By Michael Jessen
What's the most recycled material in North America? If you guessed paper, sorry, you're wrong. The correct answer is steel.
Yes, steel - the material that is made into cans, automobiles, appliances, construction materials and other products -- is the recycling leader with an overall recycling rate of 65%. In 1997, more than 70 million tons of steel scrap were recycled, according to the Steel Recycling Institute.
It shouldn't be surprising that steel is the number 1 recycled material since the continent's original recycler is the scrap dealer. Once a man who collected junk on the street, the scrap business has turned into a billion dollar industry.
Steel is a unique material because it always contains recycled steel. Recycling is an integral part of the steelmaking process because the use of steel scrap lowers the total cost of producing new steel. It is always cheaper to recycle steel than to mine virgin ore and move it through the process of making new steel.
Besides saving landfill space, recycling steel also saves valuable energy and natural resources. Each year, steel recycling saves the energy equivalent to electrically power about 18 million homes for 12 months. When one ton of steel is recycled, 2,500 pounds of iron ore, 1,400 pounds of coal, and 120 pounds of limestone are conserved
To buy steel is to "buy recycled." The term "buy recycled" refers to ways that you can help complete the recycling loop through buying products that are made of recycled materials. When you buy a steel product, whether it's a paper clip, an appliance, or a steel-framed home, you can be sure you're "buying recycled." Since new steel is always made with old steel, steel products have contained recycled steel for decades.
What's more, all new steel products made from recycled steel can be recycled again at the end of their useful lives. Used steel cans can be recycled into part of a guard rail, which may one day be recycled into an appliance.
You may not realize it, but you probably use at least one steel can every day. The familiar "tin" can has been part of our society for more than a century. Steel cans package a variety of products, including fruits, vegetables, soups, sauces, meats, condiments, juice, pet food, cleaning products, paint, shoe polish, adhesive bandages, coffee and even cookies.
How do you prepare steel cans for recycling? Basically, all you have to do is empty them. For sanitary reasons, you should rinse steel food cans in leftover dishwater or in empty spaces in your dishwasher. Paper labels should be removed and recycled with other mixed paper.
Did you know that when empty, aerosol and paint containers are completely recyclable, just like any other steel can? The key word is empty. It's okay to have a thin skin of dried paint in a paint can. Aerosol cans should be completely empty of product.
Steel from appliances, automobiles and construction materials is routinely collected and processed through a national commercial network of ferrous scrap processors who prepare old steel for use by steel mills and foundries. For the location of your nearest processor, look in the yellow pages under Scrap Metal or Recycling Centres or call your local regional district waste management department.

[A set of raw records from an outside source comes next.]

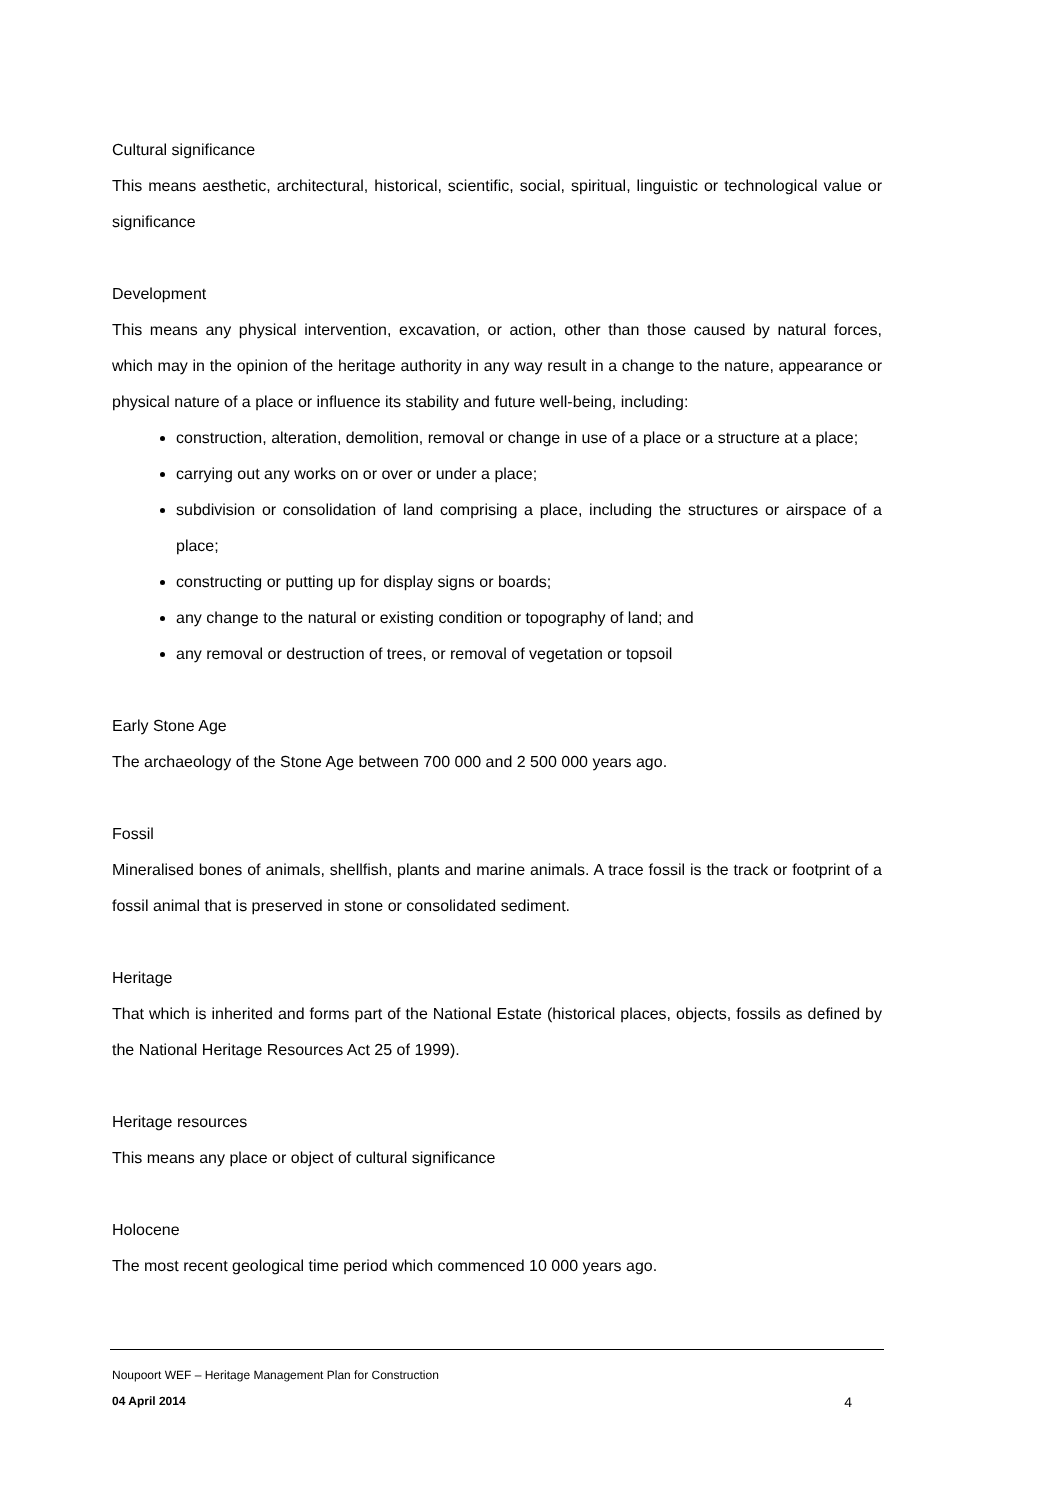Cultural significance
This means aesthetic, architectural, historical, scientific, social, spiritual, linguistic or technological value or significance
Development
This means any physical intervention, excavation, or action, other than those caused by natural forces, which may in the opinion of the heritage authority in any way result in a change to the nature, appearance or physical nature of a place or influence its stability and future well-being, including:
construction, alteration, demolition, removal or change in use of a place or a structure at a place;
carrying out any works on or over or under a place;
subdivision or consolidation of land comprising a place, including the structures or airspace of a place;
constructing or putting up for display signs or boards;
any change to the natural or existing condition or topography of land; and
any removal or destruction of trees, or removal of vegetation or topsoil
Early Stone Age
The archaeology of the Stone Age between 700 000 and 2 500 000 years ago.
Fossil
Mineralised bones of animals, shellfish, plants and marine animals. A trace fossil is the track or footprint of a fossil animal that is preserved in stone or consolidated sediment.
Heritage
That which is inherited and forms part of the National Estate (historical places, objects, fossils as defined by the National Heritage Resources Act 25 of 1999).
Heritage resources
This means any place or object of cultural significance
Holocene
The most recent geological time period which commenced 10 000 years ago.
Noupoort WEF – Heritage Management Plan for Construction
04 April 2014 4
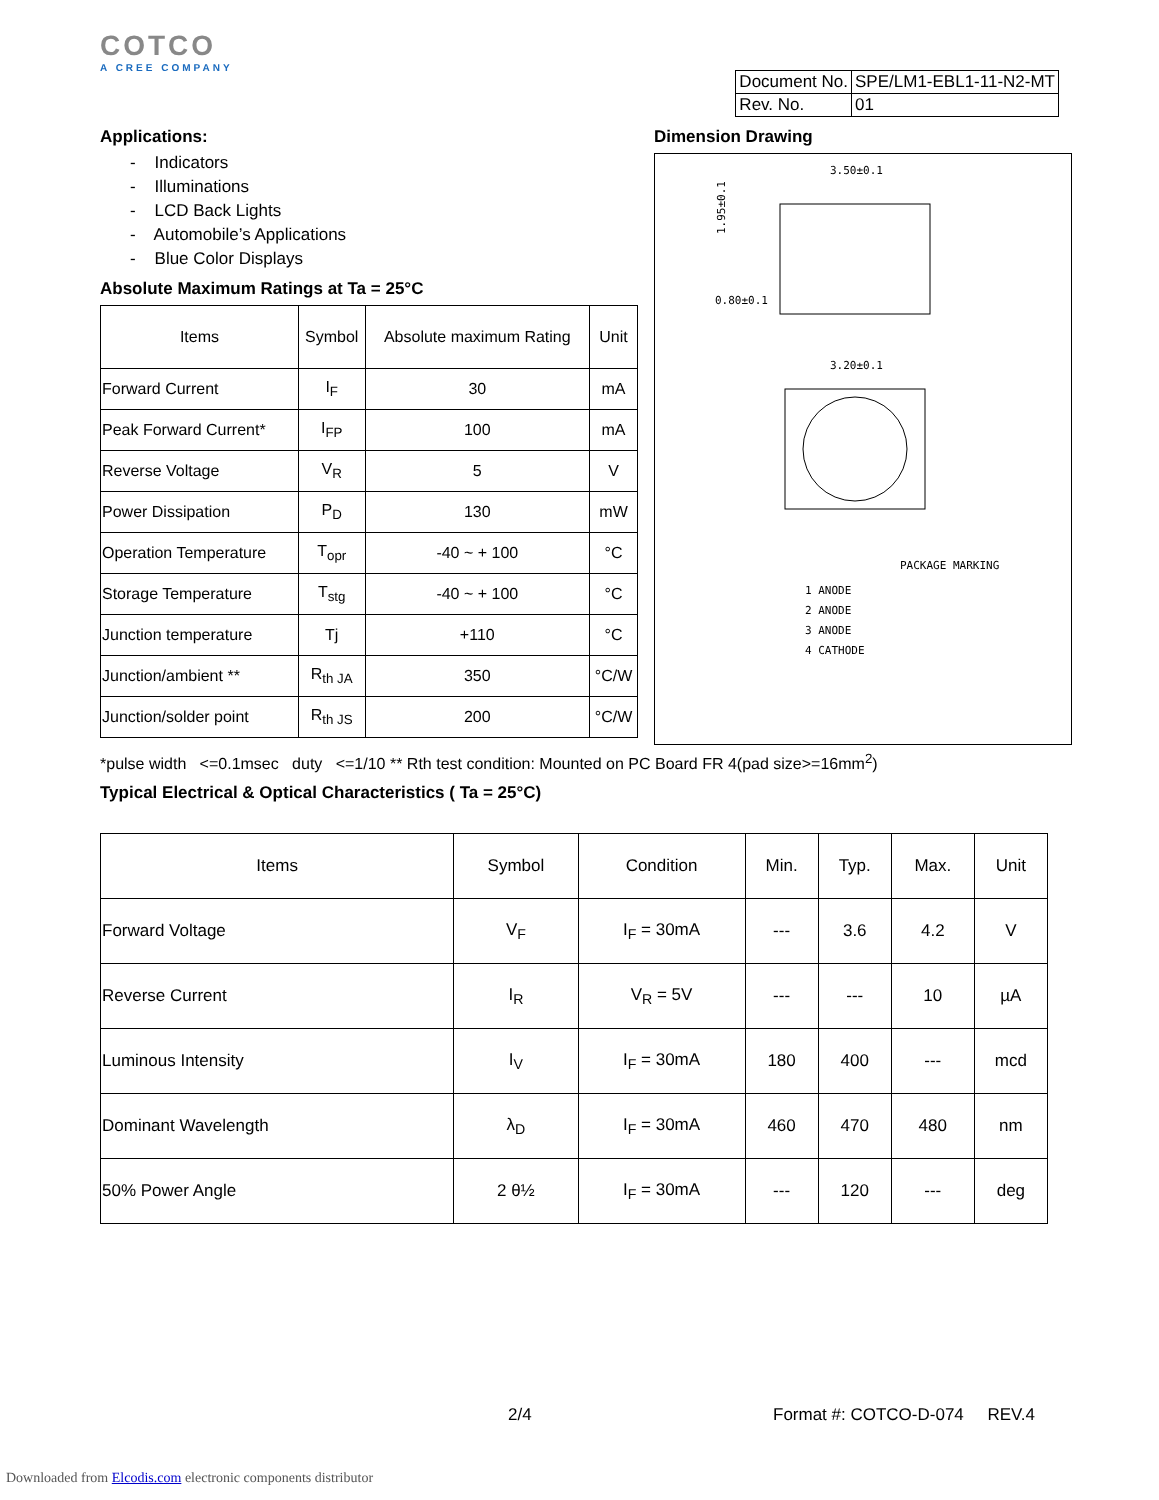COTCO
A CREE COMPANY
| Document No. | SPE/LM1-EBL1-11-N2-MT |
| Rev. No. | 01 |
Applications:
- Indicators
- Illuminations
- LCD Back Lights
- Automobile’s Applications
- Blue Color Displays
Absolute Maximum Ratings at Ta = 25°C
| Items | Symbol | Absolute maximum Rating | Unit |
| Forward Current | I<sub>F</sub> | 30 | mA |
| Peak Forward Current* | I<sub>FP</sub> | 100 | mA |
| Reverse Voltage | V<sub>R</sub> | 5 | V |
| Power Dissipation | P<sub>D</sub> | 130 | mW |
| Operation Temperature | T<sub>opr</sub> | -40 ~ + 100 | °C |
| Storage Temperature | T<sub>stg</sub> | -40 ~ + 100 | °C |
| Junction temperature | Tj | +110 | °C |
| Junction/ambient ** | R<sub>th JA</sub> | 350 | °C/W |
| Junction/solder point | R<sub>th JS</sub> | 200 | °C/W |
Dimension Drawing
3.50±0.1
0.80±0.1
1.95±0.1
3.20±0.1
PACKAGE MARKING
1 ANODE
2 ANODE
3 ANODE
4 CATHODE
*pulse width <=0.1msec duty <=1/10 ** Rth test condition: Mounted on PC Board FR 4(pad size>=16mm<sup>2</sup>)
Typical Electrical & Optical Characteristics ( Ta = 25°C)
| Items | Symbol | Condition | Min. | Typ. | Max. | Unit |
| Forward Voltage | V<sub>F</sub> | I<sub>F</sub> = 30mA | --- | 3.6 | 4.2 | V |
| Reverse Current | I<sub>R</sub> | V<sub>R</sub> = 5V | --- | --- | 10 | µA |
| Luminous Intensity | I<sub>V</sub> | I<sub>F</sub> = 30mA | 180 | 400 | --- | mcd |
| Dominant Wavelength | λ<sub>D</sub> | I<sub>F</sub> = 30mA | 460 | 470 | 480 | nm |
| 50% Power Angle | 2 θ½ | I<sub>F</sub> = 30mA | --- | 120 | --- | deg |
2/4 Format #: COTCO-D-074 REV.4
Downloaded from Elcodis.com electronic components distributor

In 1997, 46 million appliances were recycled yielding more than 2.3 million tons of steel. Of the more than 13 million tons of steel recycled from automobiles in 1997, 1.8 million tons went back to the auto industry to produce new cars.
Steel recycling starts in the home. Restaurants, hotels, office and school cafeterias, shopping malls, hospitals and senior citizen complexes can also collect and recycle their steel cans. By saying Yes I Can, you can help assure that steel remains our most recycled material.
TRASH TIP - In 1997, the steel industry remelted more than 20 billion steel cans into new products. That's about 630 cans recycled every second. The amount of steel recovered through recycled packaging in 1997 (more than 1.7 million tons) would yield enough steel to build 200 Eiffel Towers.